Control of pulpy kidney involves avoiding the factors that can precipitate disease. Diets should not be changed suddenly and concentrate feeding should always be introduced slowly. Feeding of whole grain slows the transit of feed to the small intestine, so cereals should be fed in this form. C.. perfringens type D is ubiquitously distributed and so management measure will never completely prevent disease. The best method of disease prevention is vaccination.
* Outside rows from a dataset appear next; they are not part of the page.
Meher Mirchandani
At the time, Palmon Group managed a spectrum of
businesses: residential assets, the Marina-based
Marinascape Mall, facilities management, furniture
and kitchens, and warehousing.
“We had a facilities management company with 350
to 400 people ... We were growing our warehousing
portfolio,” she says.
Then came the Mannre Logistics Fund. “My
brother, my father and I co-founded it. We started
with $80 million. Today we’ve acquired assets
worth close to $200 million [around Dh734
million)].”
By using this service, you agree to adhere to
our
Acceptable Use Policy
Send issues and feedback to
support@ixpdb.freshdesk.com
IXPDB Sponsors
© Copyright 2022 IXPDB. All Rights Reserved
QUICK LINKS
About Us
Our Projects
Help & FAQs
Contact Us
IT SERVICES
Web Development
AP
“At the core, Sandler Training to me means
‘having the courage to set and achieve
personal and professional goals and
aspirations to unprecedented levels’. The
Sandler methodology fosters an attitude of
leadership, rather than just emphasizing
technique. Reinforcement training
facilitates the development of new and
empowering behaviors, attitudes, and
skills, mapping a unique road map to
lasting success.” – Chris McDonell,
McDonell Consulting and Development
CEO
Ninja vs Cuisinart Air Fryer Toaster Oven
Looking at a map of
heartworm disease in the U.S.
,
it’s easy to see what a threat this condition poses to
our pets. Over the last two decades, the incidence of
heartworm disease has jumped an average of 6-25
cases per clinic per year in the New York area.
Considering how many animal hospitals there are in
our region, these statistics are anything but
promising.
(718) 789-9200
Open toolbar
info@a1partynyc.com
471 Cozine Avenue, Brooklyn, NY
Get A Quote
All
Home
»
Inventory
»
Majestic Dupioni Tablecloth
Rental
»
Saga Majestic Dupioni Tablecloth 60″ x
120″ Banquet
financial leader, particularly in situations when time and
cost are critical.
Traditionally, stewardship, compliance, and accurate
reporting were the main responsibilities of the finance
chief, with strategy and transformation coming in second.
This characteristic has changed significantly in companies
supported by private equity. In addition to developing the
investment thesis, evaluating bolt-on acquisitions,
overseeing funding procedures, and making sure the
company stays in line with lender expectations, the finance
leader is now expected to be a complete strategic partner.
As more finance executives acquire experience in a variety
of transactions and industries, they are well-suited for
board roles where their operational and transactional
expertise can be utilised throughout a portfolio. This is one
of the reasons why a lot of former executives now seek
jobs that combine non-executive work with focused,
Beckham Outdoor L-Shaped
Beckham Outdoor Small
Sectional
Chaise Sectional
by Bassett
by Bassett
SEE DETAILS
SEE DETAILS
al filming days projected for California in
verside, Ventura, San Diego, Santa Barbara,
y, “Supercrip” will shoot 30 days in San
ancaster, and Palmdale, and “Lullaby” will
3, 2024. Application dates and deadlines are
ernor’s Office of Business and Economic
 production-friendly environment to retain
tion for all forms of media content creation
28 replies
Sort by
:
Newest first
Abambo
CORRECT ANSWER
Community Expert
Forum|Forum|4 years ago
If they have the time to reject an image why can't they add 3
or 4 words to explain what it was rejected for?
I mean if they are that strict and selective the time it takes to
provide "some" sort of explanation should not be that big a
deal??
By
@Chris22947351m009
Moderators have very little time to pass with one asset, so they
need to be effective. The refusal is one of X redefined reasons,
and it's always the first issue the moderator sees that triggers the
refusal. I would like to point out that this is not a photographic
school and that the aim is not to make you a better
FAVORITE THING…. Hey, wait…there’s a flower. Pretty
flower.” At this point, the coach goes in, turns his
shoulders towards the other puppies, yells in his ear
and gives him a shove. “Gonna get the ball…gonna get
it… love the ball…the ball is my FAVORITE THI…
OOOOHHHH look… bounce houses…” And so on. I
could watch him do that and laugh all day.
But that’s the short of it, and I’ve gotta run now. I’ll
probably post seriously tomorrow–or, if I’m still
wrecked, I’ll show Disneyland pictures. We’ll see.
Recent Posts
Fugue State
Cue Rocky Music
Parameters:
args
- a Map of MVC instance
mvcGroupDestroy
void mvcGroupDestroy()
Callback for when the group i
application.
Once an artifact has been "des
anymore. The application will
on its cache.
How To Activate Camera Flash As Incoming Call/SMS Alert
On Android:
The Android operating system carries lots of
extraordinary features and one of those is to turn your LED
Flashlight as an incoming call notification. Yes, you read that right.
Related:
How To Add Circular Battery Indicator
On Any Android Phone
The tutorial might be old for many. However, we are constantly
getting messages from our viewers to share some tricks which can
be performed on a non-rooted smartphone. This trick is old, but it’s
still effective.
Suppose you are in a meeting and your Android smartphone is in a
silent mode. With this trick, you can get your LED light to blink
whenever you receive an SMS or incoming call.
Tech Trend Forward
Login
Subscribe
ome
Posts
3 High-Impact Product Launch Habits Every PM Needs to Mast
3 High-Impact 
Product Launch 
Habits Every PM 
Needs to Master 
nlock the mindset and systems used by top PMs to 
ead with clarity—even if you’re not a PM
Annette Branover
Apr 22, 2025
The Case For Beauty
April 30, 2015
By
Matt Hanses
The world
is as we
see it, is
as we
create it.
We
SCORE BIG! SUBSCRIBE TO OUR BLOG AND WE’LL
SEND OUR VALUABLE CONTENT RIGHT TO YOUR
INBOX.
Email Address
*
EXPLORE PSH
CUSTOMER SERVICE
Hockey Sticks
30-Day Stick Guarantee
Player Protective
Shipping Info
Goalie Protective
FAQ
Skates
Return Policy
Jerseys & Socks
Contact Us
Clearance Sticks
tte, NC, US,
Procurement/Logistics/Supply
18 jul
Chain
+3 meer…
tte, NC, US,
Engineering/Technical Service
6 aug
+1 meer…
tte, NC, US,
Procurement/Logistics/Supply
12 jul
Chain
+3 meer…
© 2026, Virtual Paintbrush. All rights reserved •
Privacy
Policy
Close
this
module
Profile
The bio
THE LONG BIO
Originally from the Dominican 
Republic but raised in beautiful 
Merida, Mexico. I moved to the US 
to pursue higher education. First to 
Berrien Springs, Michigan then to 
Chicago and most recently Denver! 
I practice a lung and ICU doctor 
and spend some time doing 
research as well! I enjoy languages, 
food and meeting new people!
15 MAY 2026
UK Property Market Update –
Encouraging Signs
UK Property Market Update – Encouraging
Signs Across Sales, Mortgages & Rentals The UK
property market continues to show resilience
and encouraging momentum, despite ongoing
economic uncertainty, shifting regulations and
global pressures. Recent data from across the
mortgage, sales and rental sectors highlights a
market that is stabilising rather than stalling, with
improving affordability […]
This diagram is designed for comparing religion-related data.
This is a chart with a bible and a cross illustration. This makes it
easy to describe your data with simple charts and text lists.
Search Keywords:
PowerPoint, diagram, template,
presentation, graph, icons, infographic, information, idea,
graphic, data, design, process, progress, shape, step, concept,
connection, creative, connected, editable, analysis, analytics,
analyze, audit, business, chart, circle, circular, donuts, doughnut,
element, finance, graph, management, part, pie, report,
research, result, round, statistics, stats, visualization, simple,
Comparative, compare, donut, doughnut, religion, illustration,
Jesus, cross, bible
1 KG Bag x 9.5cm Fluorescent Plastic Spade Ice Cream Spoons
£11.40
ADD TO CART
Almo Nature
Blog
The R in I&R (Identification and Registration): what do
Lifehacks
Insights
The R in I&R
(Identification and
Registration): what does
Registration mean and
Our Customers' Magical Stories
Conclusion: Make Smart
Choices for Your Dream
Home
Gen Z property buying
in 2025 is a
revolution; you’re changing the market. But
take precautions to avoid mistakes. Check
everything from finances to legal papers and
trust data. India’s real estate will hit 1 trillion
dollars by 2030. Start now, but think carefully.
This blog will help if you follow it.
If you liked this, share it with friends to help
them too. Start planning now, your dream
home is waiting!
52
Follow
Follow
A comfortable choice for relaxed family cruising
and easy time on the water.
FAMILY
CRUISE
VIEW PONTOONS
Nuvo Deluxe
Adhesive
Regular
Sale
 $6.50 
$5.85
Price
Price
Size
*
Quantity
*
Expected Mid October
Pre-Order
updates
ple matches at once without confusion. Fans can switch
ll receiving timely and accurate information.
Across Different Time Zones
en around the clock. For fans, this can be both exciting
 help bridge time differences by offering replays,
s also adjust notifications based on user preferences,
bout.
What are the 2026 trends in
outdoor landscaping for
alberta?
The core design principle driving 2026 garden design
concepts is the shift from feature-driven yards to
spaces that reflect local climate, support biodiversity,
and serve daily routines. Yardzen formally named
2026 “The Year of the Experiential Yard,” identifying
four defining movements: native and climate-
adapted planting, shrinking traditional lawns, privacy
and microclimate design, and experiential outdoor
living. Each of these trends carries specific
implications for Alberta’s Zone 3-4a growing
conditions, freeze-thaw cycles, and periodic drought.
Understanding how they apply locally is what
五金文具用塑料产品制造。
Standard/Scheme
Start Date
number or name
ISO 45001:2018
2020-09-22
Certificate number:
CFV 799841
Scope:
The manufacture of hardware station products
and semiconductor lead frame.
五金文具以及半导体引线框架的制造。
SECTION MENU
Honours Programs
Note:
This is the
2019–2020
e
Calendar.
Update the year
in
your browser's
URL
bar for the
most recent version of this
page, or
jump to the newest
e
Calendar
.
Before the development of modern clostridial vaccines in the 1970s, losses of up to 15% of the crop could occur due to pulpy kidney. The vaccines used today are effective against a variety of clostridial diseases and some vaccines are combined for effects against Pasteurella. The vaccines consist of toxoids which are inactivated forms of the toxins produced by clostridial organisms. The principles of vaccination are the same whether a clostridium-only or Pasteurella-combined product is used: a sensitising dose must be given 4-6 weeks before a second, confirming dose. As immunity wanes over a period of a year, booster doses are required annually. Therefore, ewes or cows should receive the primary vaccination course before entering the breeding flock and an annual booster approximately six weeks before lambing or calving. Timing the booster vaccination in this way affords passive protection to lambs and calves until they are around 16 weeks of age. Lambs and calves born to unvaccinated ewes and cows should be vaccinated between 3 and 12 weeks old, with a second injection given at least four weeks later.